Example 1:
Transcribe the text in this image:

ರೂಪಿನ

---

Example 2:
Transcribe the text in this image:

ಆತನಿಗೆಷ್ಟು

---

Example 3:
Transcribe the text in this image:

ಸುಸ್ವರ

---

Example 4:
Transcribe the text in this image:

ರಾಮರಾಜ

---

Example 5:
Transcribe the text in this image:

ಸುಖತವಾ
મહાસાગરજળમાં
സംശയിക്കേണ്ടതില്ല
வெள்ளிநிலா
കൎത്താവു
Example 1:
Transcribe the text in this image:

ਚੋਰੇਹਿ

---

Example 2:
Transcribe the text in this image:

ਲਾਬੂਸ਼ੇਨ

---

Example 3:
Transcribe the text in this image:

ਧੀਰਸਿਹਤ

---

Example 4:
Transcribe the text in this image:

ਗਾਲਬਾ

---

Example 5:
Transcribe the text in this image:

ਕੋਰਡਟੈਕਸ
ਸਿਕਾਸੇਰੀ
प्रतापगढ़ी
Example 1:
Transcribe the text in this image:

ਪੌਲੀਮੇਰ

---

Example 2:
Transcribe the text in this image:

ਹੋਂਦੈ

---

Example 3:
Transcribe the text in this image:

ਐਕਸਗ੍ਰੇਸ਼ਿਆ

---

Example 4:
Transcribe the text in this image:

· · · ·

WHAT THE EXERCISE ASKS:
Reprint the entire listing exactly.

EXPECTED ANSWER:
Example 1:
Transcribe the text in this image:

ರೂಪಿನ

---

Example 2:
Transcribe the text in this image:

ಆತನಿಗೆಷ್ಟು

---

Example 3:
Transcribe the text in this image:

ಸುಸ್ವರ

---

Example 4:
Transcribe the text in this image:

ರಾಮರಾಜ

---

Example 5:
Transcribe the text in this image:

ಸುಖತವಾ
મહાસાગરજળમાં
സംശയിക്കേണ്ടതില്ല
வெள்ளிநிலா
കൎത്താവു
Example 1:
Transcribe the text in this image:

ਚੋਰੇਹਿ

---

Example 2:
Transcribe the text in this image:

ਲਾਬੂਸ਼ੇਨ

---

Example 3:
Transcribe the text in this image:

ਧੀਰਸਿਹਤ

---

Example 4:
Transcribe the text in this image:

ਗਾਲਬਾ

---

Example 5:
Transcribe the text in this image:

ਕੋਰਡਟੈਕਸ
ਸਿਕਾਸੇਰੀ
प्रतापगढ़ी
Example 1:
Transcribe the text in this image:

ਪੌਲੀਮੇਰ

---

Example 2:
Transcribe the text in this image:

ਹੋਂਦੈ

---

Example 3:
Transcribe the text in this image:

ਐਕਸਗ੍ਰੇਸ਼ਿਆ

---

Example 4:
Transcribe the text in this image:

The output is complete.